The correct option is D

11

The correct option is (D):-

Explanation for the correct option:

Step 1: The reactions involved :

$4{\mathrm{FeS}}_2+11{\mathrm{O}}_2\to 2{\mathrm{Fe}}_2{\mathrm{O}}_3+8{\mathrm{SO}}_2$

which is formed by two half reactions.

Step 2: Finding the n-factor in the reaction.

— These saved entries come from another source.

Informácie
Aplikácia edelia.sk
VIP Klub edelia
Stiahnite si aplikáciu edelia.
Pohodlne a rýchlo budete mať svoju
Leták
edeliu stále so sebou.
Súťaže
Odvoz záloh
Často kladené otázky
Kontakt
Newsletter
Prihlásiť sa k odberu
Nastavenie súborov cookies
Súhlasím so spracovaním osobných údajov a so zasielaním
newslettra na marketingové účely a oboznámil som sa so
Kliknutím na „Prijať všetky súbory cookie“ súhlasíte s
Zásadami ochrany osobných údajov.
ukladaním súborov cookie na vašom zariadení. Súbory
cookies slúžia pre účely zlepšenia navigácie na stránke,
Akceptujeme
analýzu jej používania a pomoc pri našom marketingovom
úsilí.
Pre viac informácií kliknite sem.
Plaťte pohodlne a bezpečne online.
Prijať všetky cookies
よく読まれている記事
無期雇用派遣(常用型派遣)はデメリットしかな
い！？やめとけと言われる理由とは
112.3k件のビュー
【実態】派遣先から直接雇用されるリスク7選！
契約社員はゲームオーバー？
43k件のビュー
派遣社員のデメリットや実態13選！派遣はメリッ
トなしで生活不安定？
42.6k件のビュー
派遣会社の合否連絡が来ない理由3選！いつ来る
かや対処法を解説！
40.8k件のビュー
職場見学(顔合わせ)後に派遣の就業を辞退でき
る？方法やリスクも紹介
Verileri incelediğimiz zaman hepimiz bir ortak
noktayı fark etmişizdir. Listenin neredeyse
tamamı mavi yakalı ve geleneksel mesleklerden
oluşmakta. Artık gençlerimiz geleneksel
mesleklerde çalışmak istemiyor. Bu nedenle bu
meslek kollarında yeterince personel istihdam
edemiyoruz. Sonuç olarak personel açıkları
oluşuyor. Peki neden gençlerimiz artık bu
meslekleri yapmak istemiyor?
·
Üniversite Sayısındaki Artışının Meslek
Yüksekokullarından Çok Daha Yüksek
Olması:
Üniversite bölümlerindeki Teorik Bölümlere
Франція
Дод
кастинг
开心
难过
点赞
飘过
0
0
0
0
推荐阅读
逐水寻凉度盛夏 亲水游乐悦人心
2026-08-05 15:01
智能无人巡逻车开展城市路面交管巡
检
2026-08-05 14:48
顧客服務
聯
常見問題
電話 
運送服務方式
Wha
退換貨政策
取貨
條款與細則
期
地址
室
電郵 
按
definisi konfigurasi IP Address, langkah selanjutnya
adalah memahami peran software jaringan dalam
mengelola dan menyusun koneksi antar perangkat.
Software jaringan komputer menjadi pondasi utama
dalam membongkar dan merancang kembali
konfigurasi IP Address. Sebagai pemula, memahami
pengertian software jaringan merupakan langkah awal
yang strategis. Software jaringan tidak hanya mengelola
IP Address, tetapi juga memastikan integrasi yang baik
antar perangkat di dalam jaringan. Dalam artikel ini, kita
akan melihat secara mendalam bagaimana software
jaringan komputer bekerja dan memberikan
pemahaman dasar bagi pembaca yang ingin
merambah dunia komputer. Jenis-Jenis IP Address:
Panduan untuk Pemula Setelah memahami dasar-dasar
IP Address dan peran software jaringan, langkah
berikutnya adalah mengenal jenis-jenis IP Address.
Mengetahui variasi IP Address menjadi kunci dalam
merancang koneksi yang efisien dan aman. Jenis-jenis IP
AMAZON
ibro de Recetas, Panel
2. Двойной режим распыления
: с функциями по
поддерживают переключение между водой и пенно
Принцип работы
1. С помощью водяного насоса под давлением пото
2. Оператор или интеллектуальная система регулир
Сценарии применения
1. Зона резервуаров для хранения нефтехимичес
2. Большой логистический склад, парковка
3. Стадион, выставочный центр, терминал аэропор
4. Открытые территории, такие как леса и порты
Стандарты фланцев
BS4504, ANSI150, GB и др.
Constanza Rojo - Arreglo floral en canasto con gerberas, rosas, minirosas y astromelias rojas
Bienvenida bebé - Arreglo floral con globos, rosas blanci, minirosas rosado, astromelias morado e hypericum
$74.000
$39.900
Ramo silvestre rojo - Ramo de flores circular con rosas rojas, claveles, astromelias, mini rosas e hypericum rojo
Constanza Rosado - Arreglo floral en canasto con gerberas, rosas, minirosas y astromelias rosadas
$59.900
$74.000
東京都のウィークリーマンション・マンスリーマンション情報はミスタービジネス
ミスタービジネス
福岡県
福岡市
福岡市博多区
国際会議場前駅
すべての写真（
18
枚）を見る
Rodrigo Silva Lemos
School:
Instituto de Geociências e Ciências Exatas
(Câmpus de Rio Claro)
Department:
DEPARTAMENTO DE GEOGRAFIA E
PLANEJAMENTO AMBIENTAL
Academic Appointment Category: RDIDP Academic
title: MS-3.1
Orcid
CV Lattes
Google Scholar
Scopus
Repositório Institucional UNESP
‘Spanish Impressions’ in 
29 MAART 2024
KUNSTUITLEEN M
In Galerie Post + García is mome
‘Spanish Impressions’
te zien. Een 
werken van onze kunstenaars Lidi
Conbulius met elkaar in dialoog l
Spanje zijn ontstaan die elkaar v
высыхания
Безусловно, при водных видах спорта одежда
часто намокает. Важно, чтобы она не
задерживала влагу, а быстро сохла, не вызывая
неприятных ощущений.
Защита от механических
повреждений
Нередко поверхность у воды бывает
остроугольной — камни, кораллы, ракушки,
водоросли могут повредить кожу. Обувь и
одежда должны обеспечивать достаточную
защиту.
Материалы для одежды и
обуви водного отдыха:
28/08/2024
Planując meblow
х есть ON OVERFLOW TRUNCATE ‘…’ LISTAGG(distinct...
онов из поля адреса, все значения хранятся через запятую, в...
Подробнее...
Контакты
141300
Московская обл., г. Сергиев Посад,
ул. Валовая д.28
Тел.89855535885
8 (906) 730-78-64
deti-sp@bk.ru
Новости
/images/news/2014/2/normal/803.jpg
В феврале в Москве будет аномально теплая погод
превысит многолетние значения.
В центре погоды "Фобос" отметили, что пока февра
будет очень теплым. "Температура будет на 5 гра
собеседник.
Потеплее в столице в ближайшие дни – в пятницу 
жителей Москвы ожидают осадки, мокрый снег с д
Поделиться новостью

$\stackrel{+2-1\times 2}{{\mathrm{FeS}}_2}\to \stackrel{+3\times 2-2\times 3}{{\mathrm{Fe}}_2{\mathrm{O}}_3}+\stackrel{+4-2\times 2}{{\mathrm{SO}}_2}$

$\underset{2\mathrm{x}=4}{2{\mathrm{Fe}}^{2+}}\stackrel{0}{\to }\underset{2x=6}{F{e}_2^{3+}}+2e^{-}]n=\frac{2}{2}=1$

Further,

$\underset{2\mathrm{x}=-2}{{\mathrm{S}}_2^{2-}}\to \underset{\underset{2\mathrm{x}=8}{2\mathrm{x}-8=0}}{2{\mathrm{SO}}_2}+10{\mathrm{e}}^{-}]\mathrm{n}=10$

Hence, the total n-factor would be= 10+1 = 11

Therefore, the correct option is (D):- 11